Toutefois, l’accord ou le cas échéant la décision unilatérale, est soumis à un formalisme contraignant.

II – La prorogation de délais en matière d’accident du travail et maladie professionnelle

Sans rentrer dans le détail, l’article 11 proroge certains délais relatifs aux déclarations d’accidents du travail et de maladies professionnelles.

Il en est de même de certains délais de procédure :

  • délais pour formuler des réserves motivées suite aux déclarations d’accidents du travail ;
  • délais pour répondre aux questionnaires pour les accidents du travail et les maladies professionnelles ; 
  • délai global de mise à disposition du dossier dans le cadre de la procédure de reconnaissance des maladies professionnelles.

Il prévoit qu’un arrêté du ministre chargé de la sécurité sociale fixera le délai de prorogation à l’issue duquel la caisse décide d’engager des investigations complémentaires ou statue sur le caractère professionnel de l’accident ou de la maladie.

L’article 12 adapte également les délais applicables à la procédure de reconnaissance des accidents du travail et des maladies professionnelles pour les entreprises et salariés relevant du code rural et de la pêche maritime.

L’article 14 prolonge les délais maximaux dont les caisses de sécurité sociale disposent pour l’instruction des demandes relatives à la reconnaissance des accidents du travail et des maladies professionnelles, à l’utilisation de points ou aux réclamations dans le cadre du compte professionnel de prévention, ainsi qu’aux contestations d’ordre médical de leurs décisions.

III – La consultation du comité social et économique

L’ordonnance prévoit en son article 9 l’intervention d’un décret pour adapter les délais conventionnels dans lesquels la consultation du CSE doit intervenir dans le cadre de l’article L. 2312-8 du code du travail, c’est-à-dire sur les mesures concernant les conditions d’emploi et de travail ainsi que sur tout aménagement important modifiant les conditions de santé et de sécurité.

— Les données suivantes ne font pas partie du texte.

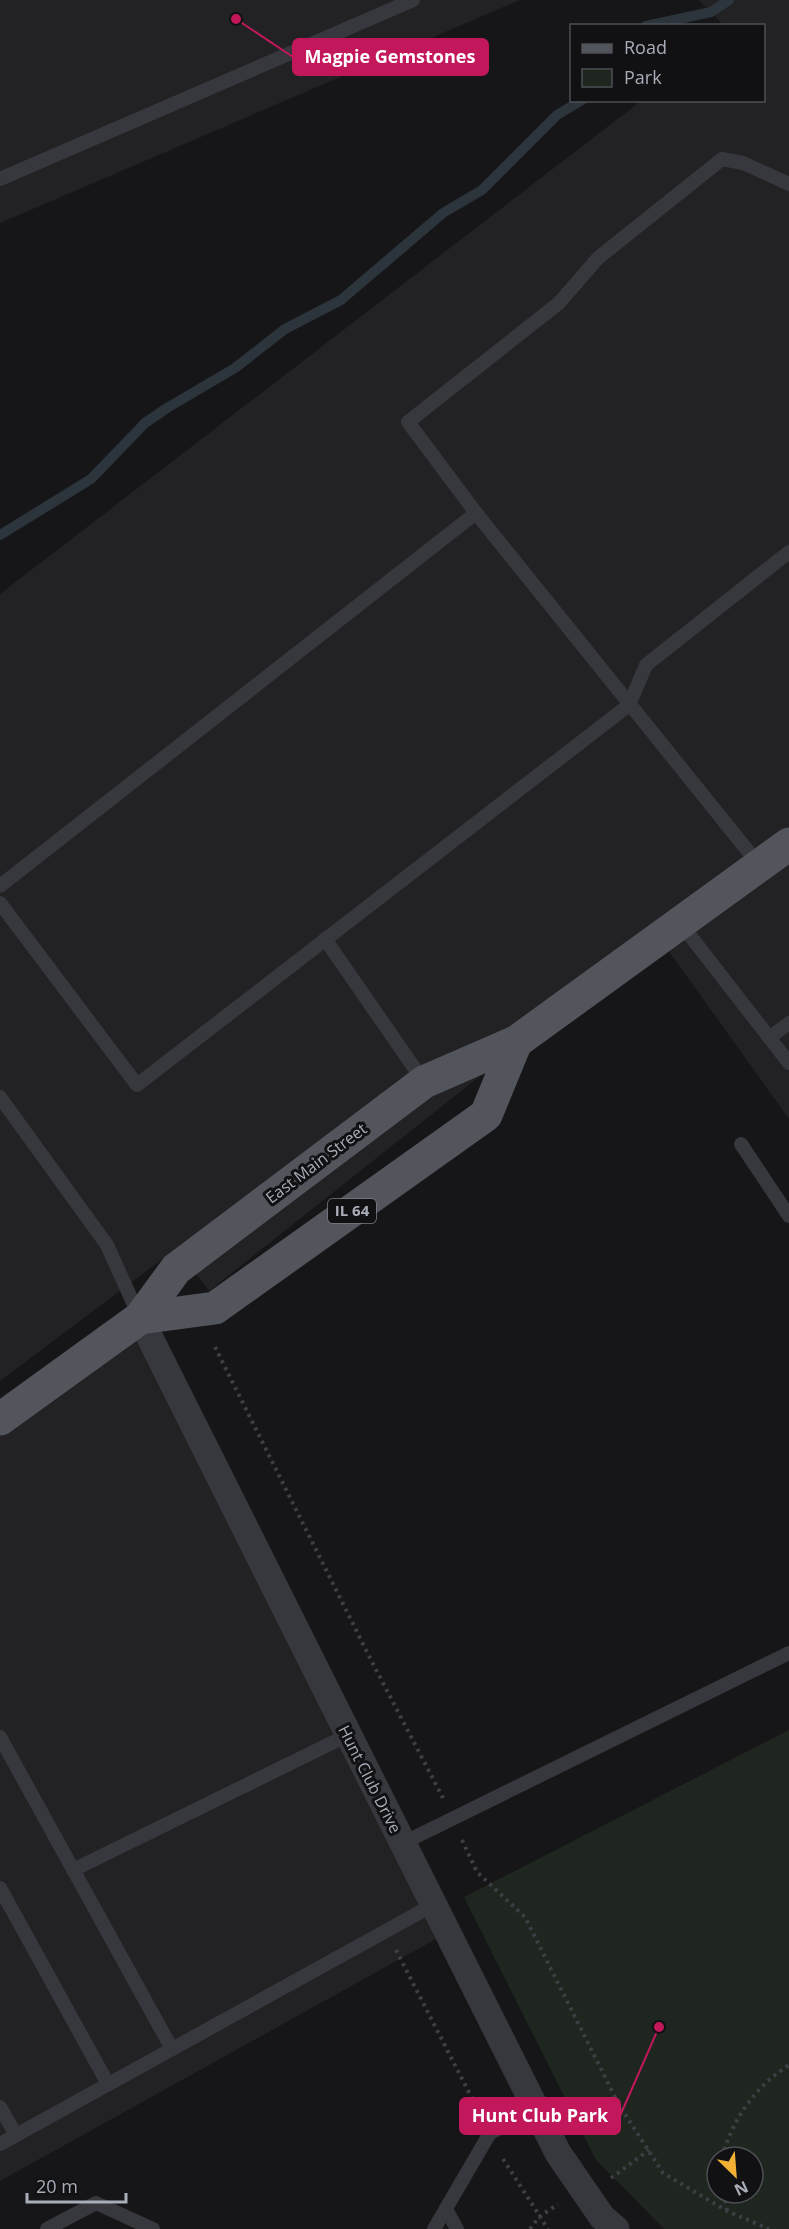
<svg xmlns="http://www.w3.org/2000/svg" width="789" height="2229" font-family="'Open Sans',sans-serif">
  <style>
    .built { fill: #222225 }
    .green { fill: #1e261f; fill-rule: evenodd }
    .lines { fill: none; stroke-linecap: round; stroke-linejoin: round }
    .stream { stroke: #2c353c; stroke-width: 10 }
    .path { stroke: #3d3f44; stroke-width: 4; stroke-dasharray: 3 4.5; stroke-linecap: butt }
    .lane { stroke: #37383d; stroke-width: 14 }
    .street { stroke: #37383d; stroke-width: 27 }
    .primary { stroke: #53555c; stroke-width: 33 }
    .labels { text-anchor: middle; stroke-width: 6; stroke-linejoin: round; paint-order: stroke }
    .shield { fill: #111113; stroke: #7b7e86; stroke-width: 1.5 }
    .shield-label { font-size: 15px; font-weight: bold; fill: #a8adb8 }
    .street-label { font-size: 16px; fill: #a8adb8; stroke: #111113 }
    .leader { fill: none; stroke: #c2185b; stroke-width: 2 }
    .callout-dot { fill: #c2185b; stroke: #111113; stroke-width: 2 }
    .callout { fill: #c2185b; stroke: #c2185b; stroke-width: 2 }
    .callout-label { font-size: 18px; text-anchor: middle; font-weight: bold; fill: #fff }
  </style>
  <rect width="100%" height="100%" fill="#161618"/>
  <g class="built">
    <path d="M0 0H520L0 223Z"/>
    <path d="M699 0H789V831L209 1291 177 1248 0 1381V594L641 101 764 100V26L723 25Z"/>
    <path d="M789 852V1119L665 946Z"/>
    <path d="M134 1337 438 1938 0 2181V1433Z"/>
  </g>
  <path class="green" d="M789 1730V2229H664L596 2160 464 1897ZM717 2157H753V2193H717Z"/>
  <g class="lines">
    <g class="stream">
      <path d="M646 26 711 12 729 0"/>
      <path d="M0 535 91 479 145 423 167 408 235 368 285 329 341 300 443 213 482 190 557 115 582 100"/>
    </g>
    <g class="path">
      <path d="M215 1347 371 1660 443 1798"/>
      <path d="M462 1840 477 1872 525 1917 619 2105 663 2173 727 2211 769 2229"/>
      <path d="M396 1950 479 2112"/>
      <path d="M722 2157C734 2117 754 2088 789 2065"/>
      <path d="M503 2159 548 2229"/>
      <path d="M611 2178 649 2150"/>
      <path d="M724 2193 727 2210"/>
      <path d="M530 2229 539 2217 558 2204"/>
    </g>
    <g class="lane">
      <path d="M0 179 413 0"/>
      <path d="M760 866 476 513 408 422 559 303 598 258 722 159 743 163 789 184"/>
      <path d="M0 886 476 513"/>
      <path d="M0 903 137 1085 629 705 646 665 789 552"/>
      <path d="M681 924 789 1063"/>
      <path d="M325 939 424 1082"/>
      <path d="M769 1038 789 1023"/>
      <path d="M0 1097 107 1245 139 1316"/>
      <path d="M741 1144 789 1216"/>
      <path d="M0 1737 172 2049"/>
      <path d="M403 1843 789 1653"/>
      <path d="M73 1870 348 1735"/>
      <path d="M0 1888 108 2084"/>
      <path d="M0 2107 16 2135"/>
      <path d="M0 2144 433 1905"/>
      <path d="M446 2209 457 2229"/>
      <path d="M47 2229 96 2203 153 2229"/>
      <path d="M434 2229 490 2133 536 2110"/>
    </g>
    <path class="street" d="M140 1318 558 2153 602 2217 616 2229"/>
    <g class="primary">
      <path d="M140 1318 215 1308 486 1115 516 1042"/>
      <path d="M0 1419 140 1318 176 1269 424 1082 516 1042 789 844"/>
    </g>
  </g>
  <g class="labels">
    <rect class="shield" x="328" y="1199" width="48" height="24" rx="4.5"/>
    <g class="shield-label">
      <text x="352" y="1216">IL 64</text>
    </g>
    <g class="street-label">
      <text transform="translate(316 1163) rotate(-37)" y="6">East Main Street</text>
      <text transform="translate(370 1779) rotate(63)" y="6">Hunt Club Drive</text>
    </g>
  </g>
  <path class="leader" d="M236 19L293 57M659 2027L620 2116"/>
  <g class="callout-dot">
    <circle cx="236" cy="19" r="6"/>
    <circle cx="659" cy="2027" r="6"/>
  </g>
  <g class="callout">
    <rect x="293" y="39" width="195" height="36" rx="6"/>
    <rect x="460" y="2098" width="160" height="36" rx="6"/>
  </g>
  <g class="callout-label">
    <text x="390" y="63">Magpie Gemstones</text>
    <text x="540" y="2122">Hunt Club Park</text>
  </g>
  <rect x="570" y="24" width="195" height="78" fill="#111113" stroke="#4d4f55" stroke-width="1.5"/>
  <rect x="582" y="44" width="30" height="9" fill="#53555c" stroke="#4d4f55" stroke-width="1.5"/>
  <text x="624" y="54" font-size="18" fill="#a8adb8">Road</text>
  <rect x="582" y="69" width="30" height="18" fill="#1e261f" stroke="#4d4f55" stroke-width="1.5"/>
  <text x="624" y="84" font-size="18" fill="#a8adb8">Park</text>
  <g transform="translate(735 2175) rotate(155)"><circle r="28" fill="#111113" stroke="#4d4f55" stroke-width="1.5"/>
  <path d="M0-4.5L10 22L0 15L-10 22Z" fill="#f2b134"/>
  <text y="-9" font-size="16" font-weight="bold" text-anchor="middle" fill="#a8adb8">N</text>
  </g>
  <path d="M27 2193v9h99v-9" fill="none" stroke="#a8adb8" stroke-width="3"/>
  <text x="36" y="2193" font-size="18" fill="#a8adb8" stroke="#111113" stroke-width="4.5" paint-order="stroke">20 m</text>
</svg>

Cette adaptation est rendue nécessaire pour permettre la reprise rapide de l’activité économique dans des conditions protectrices pour les salariés.

IV – La prime exceptionnelle de pouvoir d'achat dite « PEPA »

Alors que l’ordonnance du 1er avril avait déjà apporté de nombreuses modifications au régime initial. Parmi ces modifications figurait l’abandon de la nécessité de conclure un accord d’intéressement, sauf pour bénéficier du plafond d’exonération porté à 2.000 euros.

Or, pour certaines structures telles que les fondations et associations reconnues d’intérêt publique comme d’intérêt général, il est difficile de mettre en place des accords d’intéressement car difficilement conciliables avec la logique non lucrative de ces structures.

De facto cela revenait à les exclure de la possibilité de bénéficier de ce nouveau plafond de 2.000 euros. C’est pourquoi l’article 19 prévoit que l’obligation de conclure un accord d’intéressement pour pouvoir bénéficier du nouveau plafond de 2 000 euros ne s’applique pas aux associations et fondations reconnues d’utilité publique ou d’intérêt général.